Prove that $\dfrac{(n^2)!}{(n!)^n}$ is an integer for every $n \in \mathbb{N}$

Prove that $\dfrac{(n^2)!}{(n!)^n}$ is an integer for every $n \in \mathbb{N}$

I know that there are tools in Number theory to proves the required but I want to use the tool that says that if you can prove that an expression solves a combinatorial problem then it represents an integer for every $n \in \mathbb{N}$

My solution is, assume we are given $n^2$ beads, $n$ beads in every color of $n$ colors, and we want to place them in a row ($(n^2)!$) now since we have $n$ groups of colors and every group has $n$ beads in it, we need to cancel the inner sort of each of the groups, which gives us $(n!)^n$ for all the possible inner sorts of the beads.

Will that proof work? What are its flaws?

Note that $\dfrac{(a+b)!}{a! b!}$ is an integer. In general, $$\dfrac{\left(\displaystyle \sum_{k=1}^m a_k \right)!}{\displaystyle \prod_{k=1}^m a_k!}$$ is an integer. The above can be shown to be an integer by a combinatorial argument.
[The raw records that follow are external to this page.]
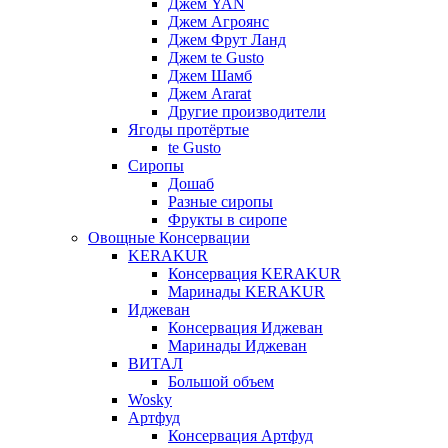
Джем YAN
Джем Агроянс
Джем Фрут Ланд
Джем te Gusto
Джем Шамб
Джем Ararat
Другие производители
Ягоды протёртые
te Gusto
Сиропы
Дошаб
Разные сиропы
Фрукты в сиропе
Овощные Консервации
KERAKUR
Консервация KERAKUR
Маринады KERAKUR
Иджеван
Консервация Иджеван
Маринады Иджеван
ВИТАЛ
Большой объем
Wosky
Артфуд
Консервация Артфуд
Consider $\displaystyle\sum_{k=1}^m a_k$ balls, where $a_l$ balls are of color '$l$'. Then the number of possible arrangements of these balls in a straight line is given by $\dfrac{\left(\displaystyle \sum_{k=1}^m a_k \right)!}{\displaystyle \prod_{k=1}^m a_k!}$, which is an integer.

In your case, take $m=n$ and $a_k = n$, $\forall k \in \{1,2,\ldots,n\}$.

The argument can be continued to give an additional $n!$ of divisibility.

After removing the redundancy of the inner ordering within the groups, the groups can be sorted relative to each other (by least element, or in any other way that gives a unique order).

Hence $\frac{(n^2)!}{(n!)^{n+1}}$ is an integer, equal to the number of partitions of $n^2$ different objects into $n$ sets of $n$.